→ **EXERCISE TEXT**:
--------

Skip to main content

Post-Event Surveys People Actually Complete

The event ends Saturday. The survey email goes out Monday. By Wednesday, 4% have answered — mostly the people who loved it or hated it. There's a better way, and it happens before anyone leaves the room.

Why the Monday email fails

By the time your survey lands in an inbox, three things have already happened. The excitement has faded — feedback given days later is flatter and vaguer than feedback given in the moment. Life has moved on — your event is now competing with a full inbox and a new work week. And the link adds friction — open the email, click through, load the form, answer twelve questions. Every step sheds people.

That's how a 300-person event turns into 12 survey responses. The data isn't just thin — it's skewed, because only the strongest opinions survive the delay.

The fix: ask before they leave

Feedback quality is highest in the sixty seconds after an experience ends. So that's when to ask. The playbook is simple:

  1. One question — "How was today's event?" with five emoji answers.
  2. A QR code on the final slide — or on posters by the exits, or on a card at every seat.
  3. Ten seconds of stage time — "Before you head out: scan the code, tap one emoji. It takes three seconds. Thank you!"

People are still in their seats, phones already in hand, the experience still fresh. One tap and they're done. This is how events get 80%+ participation instead of 4% — the same question, asked at the right moment, with zero friction.

What to ask, event by event

  • Conferences and talks: "How was this session?" after each session, not the whole day. You'll learn which speakers to bring back — with per-session numbers to prove it.
  • Workshops and trainings: "How useful was today?" plus an optional comment. The taps give you the score; the comments tell you what to cut next time.
  • Sports clubs and matches: "How was today's match/training?" — a fresh check-in per match day makes trends visible across the season.
  • Community and school events: "How was tonight?" by the exit. Parents and guests will tap an emoji on the way out; they will not fill in a form from home.

Ready for your next event

Emoji Meter gives you the question, the QR code, and a live results screen — set up in 60 seconds, free for your first 100 responses.

Start Free — 100 Responses

Make the results part of the show

Here's a trick that costs nothing: project the live results. When attendees see the chart moving as people tap, two things happen — more people respond (nobody wants to miss the group moment), and the event ends on a note of "your opinion counted." Some hosts announce the result on the spot: "Ninety percent of you rated today four or five — see you next year!"

Keep the long survey — for the few who want it

A one-tap check-in doesn't forbid depth. Add one optional follow-up after the tap: "Anything you'd change?" Most people skip it; the motivated few write exactly what you need to hear. You get both: participation numbers you can trust, and comments with substance.

What you should stop doing is gating all feedback behind the long form. The twelve-question survey can still go out by email for the die-hards — just don't let it be your only signal.

The checklist

  • One question, tappable answers, three seconds.
  • QR code on the last slide and at the exits — big enough to scan from a distance.
  • Ask from the stage, while everyone is still seated.
  • Project live results if the moment fits.
  • Optional comment field for the motivated.
  • Skip the Monday email — or send it only as a bonus round.

Your attendees have opinions the moment your event ends. Catch them then, and stop surveying the void.

--------

→ **DATA BELOW**:
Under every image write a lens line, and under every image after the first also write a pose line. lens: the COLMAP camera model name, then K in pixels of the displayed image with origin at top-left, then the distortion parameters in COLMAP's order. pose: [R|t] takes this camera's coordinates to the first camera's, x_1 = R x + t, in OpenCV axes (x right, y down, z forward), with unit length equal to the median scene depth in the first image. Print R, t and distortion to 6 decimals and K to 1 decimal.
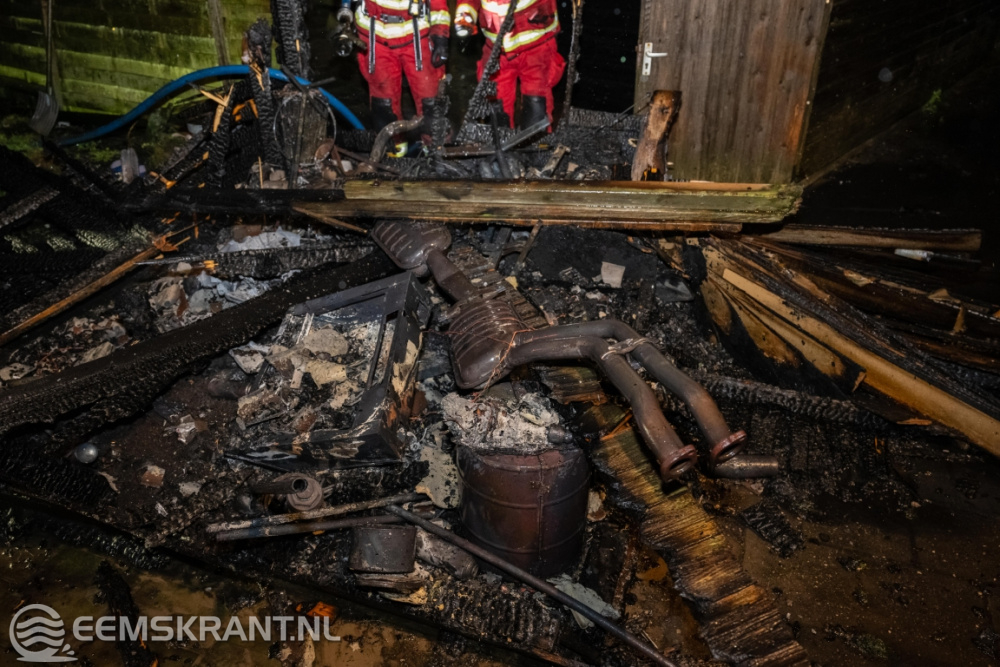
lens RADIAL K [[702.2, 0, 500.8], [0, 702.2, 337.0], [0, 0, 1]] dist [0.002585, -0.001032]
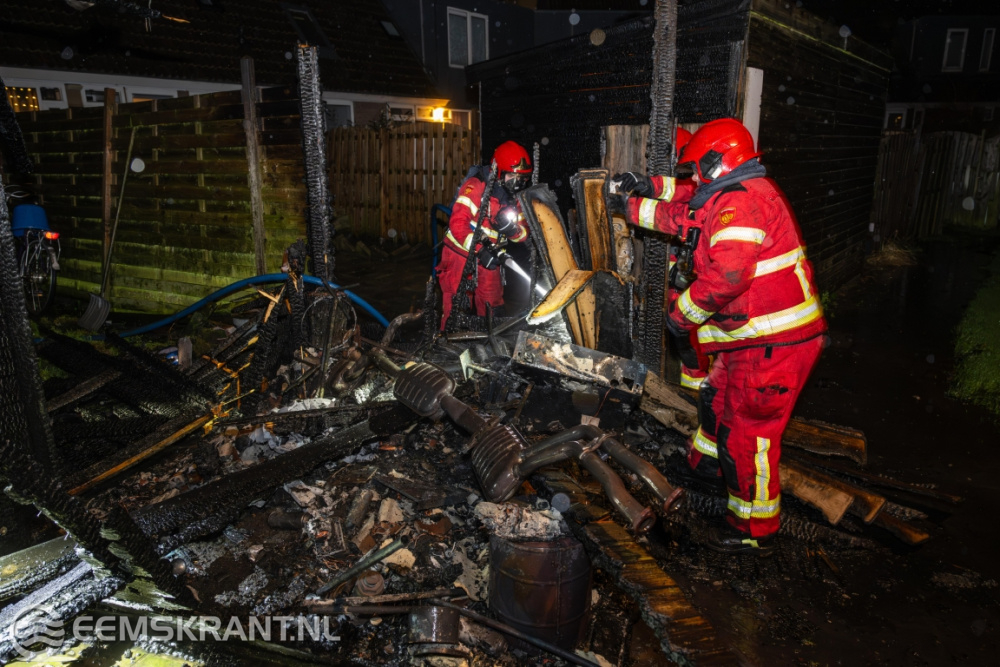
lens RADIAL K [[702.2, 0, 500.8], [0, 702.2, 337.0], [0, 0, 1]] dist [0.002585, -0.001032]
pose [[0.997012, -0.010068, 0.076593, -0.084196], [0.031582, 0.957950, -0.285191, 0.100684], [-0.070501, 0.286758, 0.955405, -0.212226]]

--------

→ **YOUR TASK**:
Answer these questions from the text on post-event surveys:
1. How many survey responses does the text say a 300-person event turns into?
2. What question does it suggest asking at workshops and trainings?
3. How many responses does Emoji Meter provide free?

→ **RESPONSE TO THE TASK**:
1. 12 survey responses.
2. "How useful was today?" plus an optional comment.
3. The first 100 responses.